🤖 AI Summary
This work addresses the inefficient utilization of edge AI accelerators, which often remain underutilized due to redundant computations, while general-purpose processors struggle with compute-intensive tasks, leading to imbalanced resource usage. To bridge this gap, the authors propose an automatic task transformation mechanism based on representative neural architecture search (NAS), which approximates conventional computational tasks as lightweight neural networks. Coupled with a runtime scheduler, this approach opportunistically reuses idle AI accelerator cycles without interfering with primary AI workloads. Evaluated on a representative AIoT processor, the method significantly enhances performance across diverse edge tasks, effectively offloads computation from general-purpose processors, and achieves synergistic optimization of heterogeneous computing resources.
📝 Abstract
With the widespread adoption of AI in various IoT scenarios such as smart sensing and processing, AI chips have become a common component at the edge.

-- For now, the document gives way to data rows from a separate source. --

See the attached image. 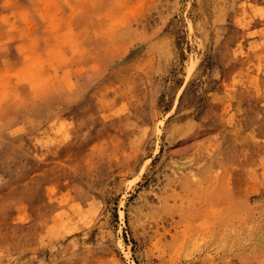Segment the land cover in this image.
<instances>
[{"label": "rangeland", "instance_id": "obj_1", "mask_svg": "<svg viewBox=\"0 0 264 264\" xmlns=\"http://www.w3.org/2000/svg\"><path fill=\"white\" fill-rule=\"evenodd\" d=\"M0 264H264V0H0Z\"/></svg>", "mask_w": 264, "mask_h": 264}]
</instances>
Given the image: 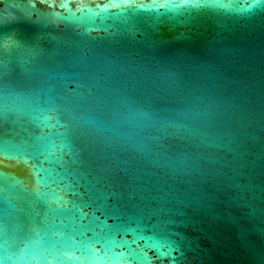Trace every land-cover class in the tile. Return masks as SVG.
<instances>
[{
  "label": "water",
  "instance_id": "1",
  "mask_svg": "<svg viewBox=\"0 0 264 264\" xmlns=\"http://www.w3.org/2000/svg\"><path fill=\"white\" fill-rule=\"evenodd\" d=\"M0 264H264V0H0Z\"/></svg>",
  "mask_w": 264,
  "mask_h": 264
}]
</instances>
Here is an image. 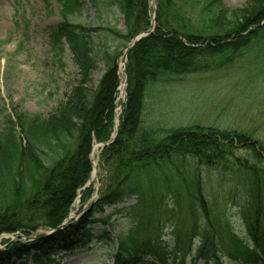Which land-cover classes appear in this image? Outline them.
Segmentation results:
<instances>
[{
    "label": "trees",
    "instance_id": "trees-1",
    "mask_svg": "<svg viewBox=\"0 0 264 264\" xmlns=\"http://www.w3.org/2000/svg\"><path fill=\"white\" fill-rule=\"evenodd\" d=\"M59 1L62 20L47 29L48 45L54 57L69 50L79 80L47 115L18 104L9 109L0 95V236L55 230L80 193L82 202L90 197L92 188L84 187L93 145L114 133L119 61L151 25L148 0H112L124 28L75 22L86 0ZM88 1L100 7L99 0ZM193 14L178 0H158L154 32L129 51L118 134L101 151L107 174L100 197L76 223L32 241L9 242L0 249V264H61L68 254L104 246L113 264H186L187 257L191 264L264 261V140L245 130L196 125L157 131L143 125L149 83L217 71L264 47V0H248L231 12L221 0H205L200 21ZM239 150L250 157L237 155ZM214 173L243 177L244 234L212 191L219 182ZM109 207L130 215L119 234L111 215L95 217Z\"/></svg>",
    "mask_w": 264,
    "mask_h": 264
},
{
    "label": "rangeland",
    "instance_id": "rangeland-1",
    "mask_svg": "<svg viewBox=\"0 0 264 264\" xmlns=\"http://www.w3.org/2000/svg\"><path fill=\"white\" fill-rule=\"evenodd\" d=\"M221 1L230 12L241 10L248 2ZM204 2L205 0H178L184 11L195 12L192 16L195 21H200V8ZM148 3L151 25L146 31L155 29L158 0H148ZM99 6L95 7L86 0L81 12L73 16L74 21L93 27L102 24L125 27L123 15L112 4V0H99ZM61 8L59 0H0V95L9 109L18 104L26 111L47 115L79 80L78 69L69 50L66 49L61 60V57L53 56L48 45L47 29L62 20ZM126 62L122 56L119 61L121 82L126 79ZM103 72L101 65L93 74L95 82ZM119 97L120 89L117 97V113H120L118 122L123 113L119 110L125 106L127 91L123 100ZM116 119L115 116V122ZM143 119L145 127L155 128L157 131L201 125L245 130L264 140V47L249 50L217 71L171 79L160 78L149 83ZM103 149L101 142H96L93 146V170L87 183V187L90 186L93 192L84 202L81 193L79 194L70 212L68 222L71 224L79 221L90 208V203L101 195L107 174L101 158ZM237 155L242 158L249 156L245 150L237 151ZM214 174L219 182L212 185V191L218 194L219 204H226L227 217L236 231L244 234L239 212L245 193L243 177L230 173ZM132 202L129 201L124 206H129ZM110 215L111 222L114 223V234H119L130 225V215L127 212H115L113 207L106 208L95 217L103 219ZM98 228L100 229L95 226L94 230ZM50 233L51 230L40 229L29 238L20 233H4L0 236V249H5L9 242L19 239L23 242L32 241L39 235ZM56 253L62 255L63 252L57 249ZM62 264H113V256L104 246L102 250L68 254ZM186 264H191L190 257H187ZM195 264H203V260H197Z\"/></svg>",
    "mask_w": 264,
    "mask_h": 264
},
{
    "label": "water",
    "instance_id": "water-1",
    "mask_svg": "<svg viewBox=\"0 0 264 264\" xmlns=\"http://www.w3.org/2000/svg\"><path fill=\"white\" fill-rule=\"evenodd\" d=\"M152 32H153V28H151L150 30H148V31H146V32H144V33H140L138 36H136V37L132 40V42L129 44L128 48L126 49L125 54H124V58L127 59V55H128V53H129V51L132 49V47L135 45L136 42H138V41L141 40L142 38L148 36V35L151 34ZM118 129H119V126L117 125V126H116V131H118ZM115 137H116V136H114V138H113L111 141H109L108 143H105L104 146H105V145H108V144H110V143H112V142L114 141ZM66 224H67V221H66L65 223H63L58 229H61V228L65 227Z\"/></svg>",
    "mask_w": 264,
    "mask_h": 264
},
{
    "label": "bare ground",
    "instance_id": "bare-ground-1",
    "mask_svg": "<svg viewBox=\"0 0 264 264\" xmlns=\"http://www.w3.org/2000/svg\"><path fill=\"white\" fill-rule=\"evenodd\" d=\"M125 93H126V85H125V82L122 81L121 82V85H120V100H123L124 97H125ZM120 115V113L118 112V116ZM95 175V173H94ZM71 215V214H70Z\"/></svg>",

These chips are typically specialized for structured neural network (NN) processing and are designed to meet peak workload demands. However, they are often underutilized and suffer from considerable computational waste due to temporal or spatial redundancy in processing. Conversely, general-purpose processing engines at the edge may struggle with compute-intensive tasks such as signal processing and complex numerical operations because of stringent resource constraints. To address this imbalance, we propose a framework that harvests unused AI computation resources using general-purpose approximation techniques. The core idea is to automatically convert traditional computing tasks into neural network models via a representative neural architecture search (NAS) method. These approximate versions of general-purpose tasks are then deployed on AI engines during their idle periods. Specifically, we introduce a runtime scheduler that offloads these tasks to AI chips without compromising the performance of primary AI workloads, thereby alleviating the burden on general-purpose processors. Experiments on a representative AIoT processor show that our proposed AI computation harvesting strategy delivers substantial performance improvements across a set of edge processing tasks.